• Goa'18
  • Training
  • Machine Learning for Pen-Testers and Security Researchers

Machine Learning for Pen-Testers and Security Researchers

Anto Joseph & Clarence Chio

Anto Joseph Clarence Chio

Trainer Name:Anto Joseph & Clarence Chio
Title: Machine Learning for Pen-Testers and Security Researchers
Duration: 2 Days
Dates: 28th Feb - 1st March 2018


Making & Breaking Machine Learning Systems is a fast-paced session on machine learning from the InfoSec professional’s point of view. In this training, students will not only get hands-on experience with developing intelligent, learning security applications, but also learn the techniques for training, tuning, and evaluating such systems. The course is positioned for security professionals who are interested in machine learning but may not have any practical experience with it. Machine learning is becoming increasingly ubiquitous in a variety of fields, and security professionals educated in this subject matter are better positioned to assess the (often lacking) security postures of machine learning algorithms and systems. This class does not promise that students immediately become machine learning experts, but does ensure that all applications and techniques learned can be directly and immediately applicable to the work done by security engineers, penetration testers, application developers, and InfoSec enthusiasts alike.


Making & Breaking Machine Learning Systems is a fast-paced session on machine learning from the InfoSec professional's point of view. The class is designed with the goal of providing students with a hands-on introduction to machine learning concepts and systems, as well as making and breaking security applications powered by machine learning.

The lab session is designed with security use-cases in mind, since using machine learning in security is very different from using it in other situations.
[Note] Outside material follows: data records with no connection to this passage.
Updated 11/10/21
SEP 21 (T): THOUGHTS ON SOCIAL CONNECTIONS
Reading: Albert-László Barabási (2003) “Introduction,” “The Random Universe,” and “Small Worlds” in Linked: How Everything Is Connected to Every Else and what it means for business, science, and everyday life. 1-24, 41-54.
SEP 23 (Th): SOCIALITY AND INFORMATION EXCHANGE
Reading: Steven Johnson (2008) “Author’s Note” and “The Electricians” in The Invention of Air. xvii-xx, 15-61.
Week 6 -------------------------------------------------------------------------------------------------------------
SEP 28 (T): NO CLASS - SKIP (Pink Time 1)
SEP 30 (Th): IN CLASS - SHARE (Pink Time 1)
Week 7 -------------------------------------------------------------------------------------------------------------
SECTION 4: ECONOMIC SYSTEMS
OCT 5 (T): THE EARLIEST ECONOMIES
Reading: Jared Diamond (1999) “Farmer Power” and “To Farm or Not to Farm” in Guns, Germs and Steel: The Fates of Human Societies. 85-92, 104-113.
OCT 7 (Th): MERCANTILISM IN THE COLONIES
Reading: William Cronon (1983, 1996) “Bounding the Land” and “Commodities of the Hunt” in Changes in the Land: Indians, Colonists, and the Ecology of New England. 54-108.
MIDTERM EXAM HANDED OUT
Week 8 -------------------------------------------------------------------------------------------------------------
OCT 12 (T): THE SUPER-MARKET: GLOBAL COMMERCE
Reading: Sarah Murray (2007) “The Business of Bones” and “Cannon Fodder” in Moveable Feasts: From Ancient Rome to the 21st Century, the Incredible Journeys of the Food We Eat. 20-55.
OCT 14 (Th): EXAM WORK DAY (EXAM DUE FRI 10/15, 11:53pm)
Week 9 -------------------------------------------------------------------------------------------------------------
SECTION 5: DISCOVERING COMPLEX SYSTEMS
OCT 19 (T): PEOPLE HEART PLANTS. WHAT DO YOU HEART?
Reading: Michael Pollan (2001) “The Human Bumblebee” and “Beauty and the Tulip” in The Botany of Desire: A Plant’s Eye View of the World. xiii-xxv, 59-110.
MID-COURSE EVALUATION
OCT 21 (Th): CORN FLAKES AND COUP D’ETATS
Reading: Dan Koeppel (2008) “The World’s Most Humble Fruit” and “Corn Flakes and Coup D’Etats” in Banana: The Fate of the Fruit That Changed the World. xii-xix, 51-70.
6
Students will get first-hand experience at cleaning data, implementing machine learning security programs, and performing penetration tests of these systems.

Each attendee will be provided with a comprehensive virtual machine programming environment that is preconfigured for the tasks in the class, as well as any future machine learning experimentation and development that they will do. This environment consists of all of the essential machine learning libraries and programming environments friendly to even novices at machine learning.

At the end of the class, students will be put through a CTF challenge that will test the machine learning development and exploitation skills that they have learned over the course in a realistic environment.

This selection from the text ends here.